_To-do item_
Return every line in the rows below that contains the string "series". Case must match.

_Supplied data_

--

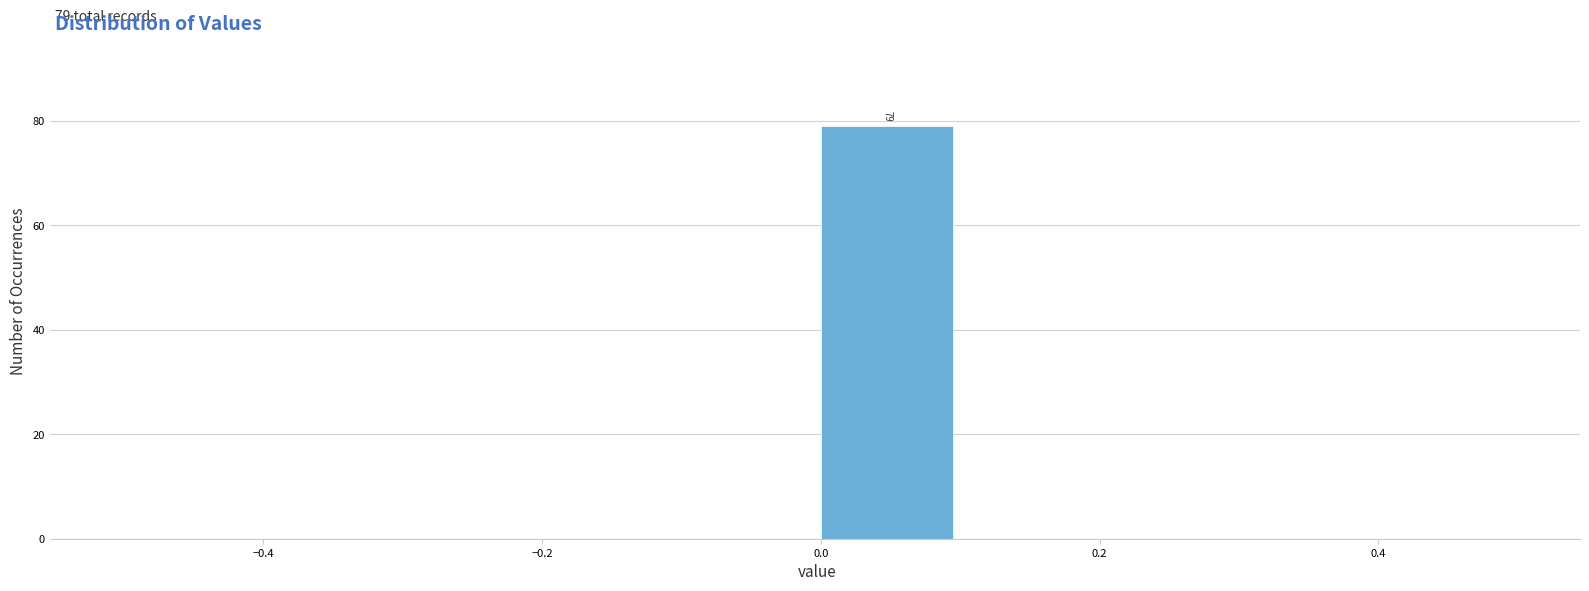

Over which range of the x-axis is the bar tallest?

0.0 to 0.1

--

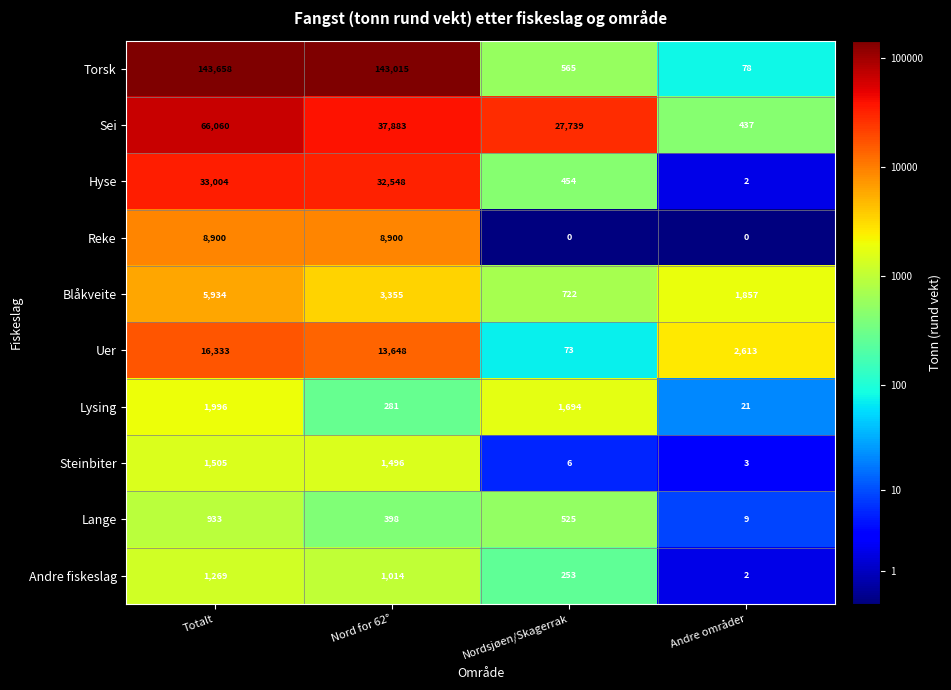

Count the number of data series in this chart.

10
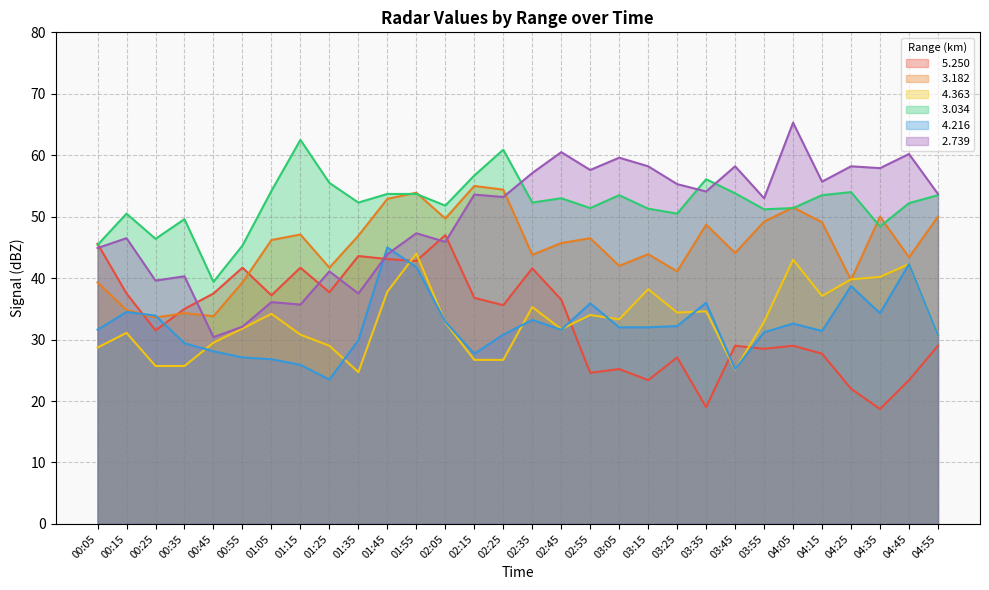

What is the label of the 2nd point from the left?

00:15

--

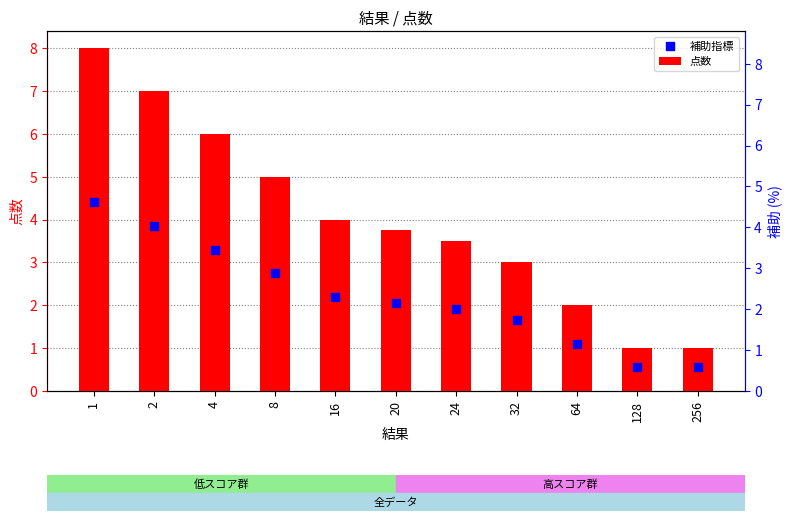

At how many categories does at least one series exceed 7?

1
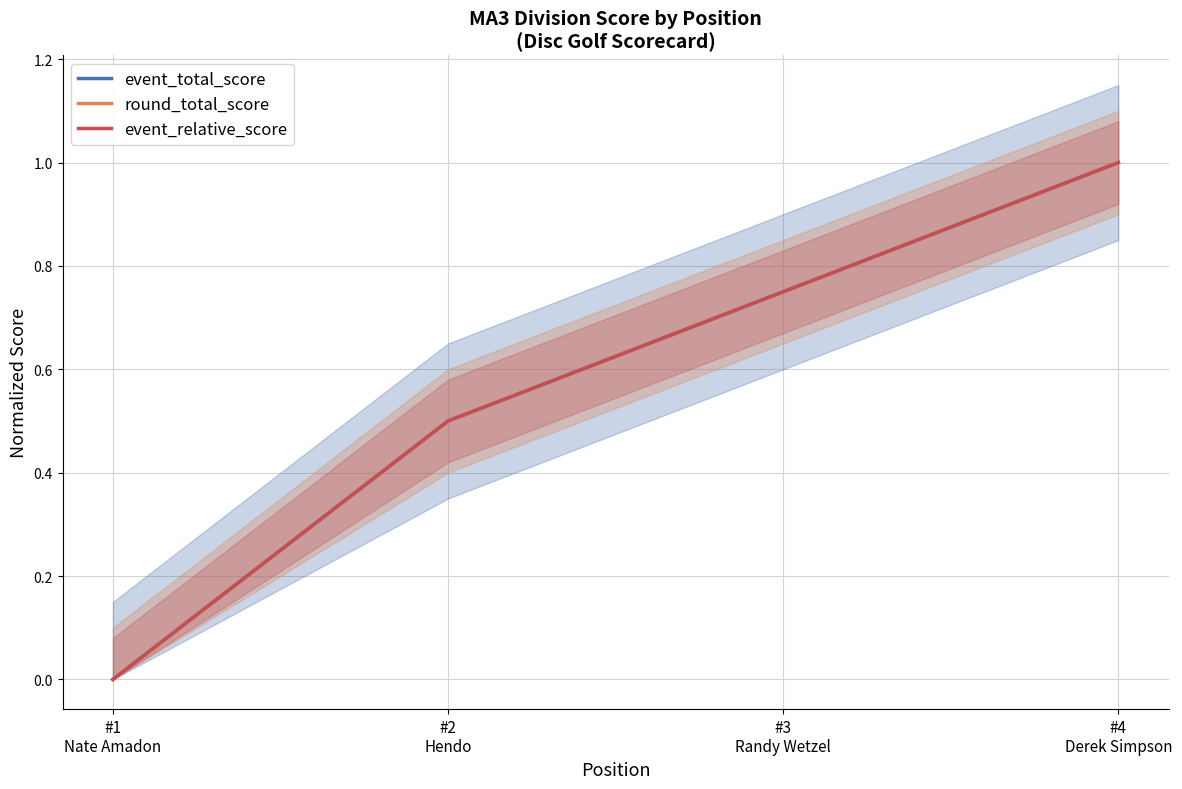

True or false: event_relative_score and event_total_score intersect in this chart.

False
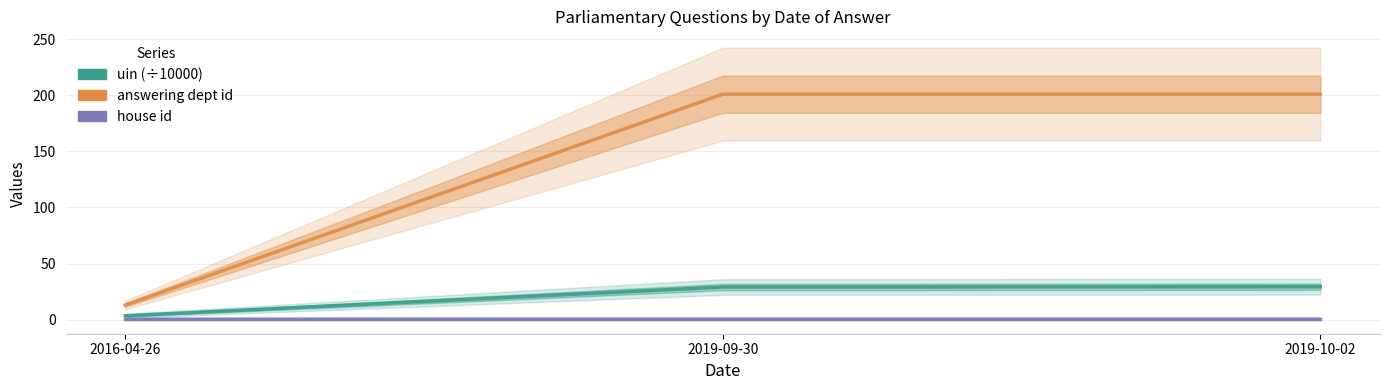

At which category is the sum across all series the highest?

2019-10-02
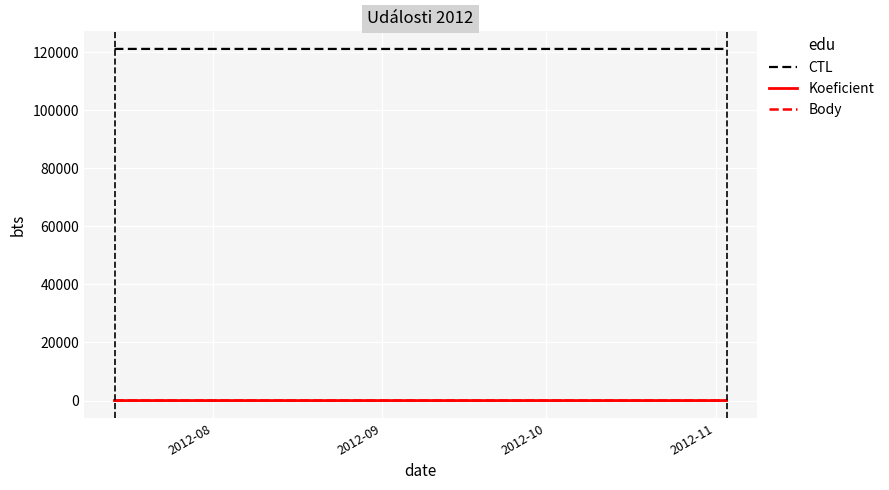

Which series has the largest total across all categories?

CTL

--

_Response below_
Count the number of data series in this chart.
At how many categories does at least one series exceed 7?
At which category is the sum across all series the highest?
Which series has the largest total across all categories?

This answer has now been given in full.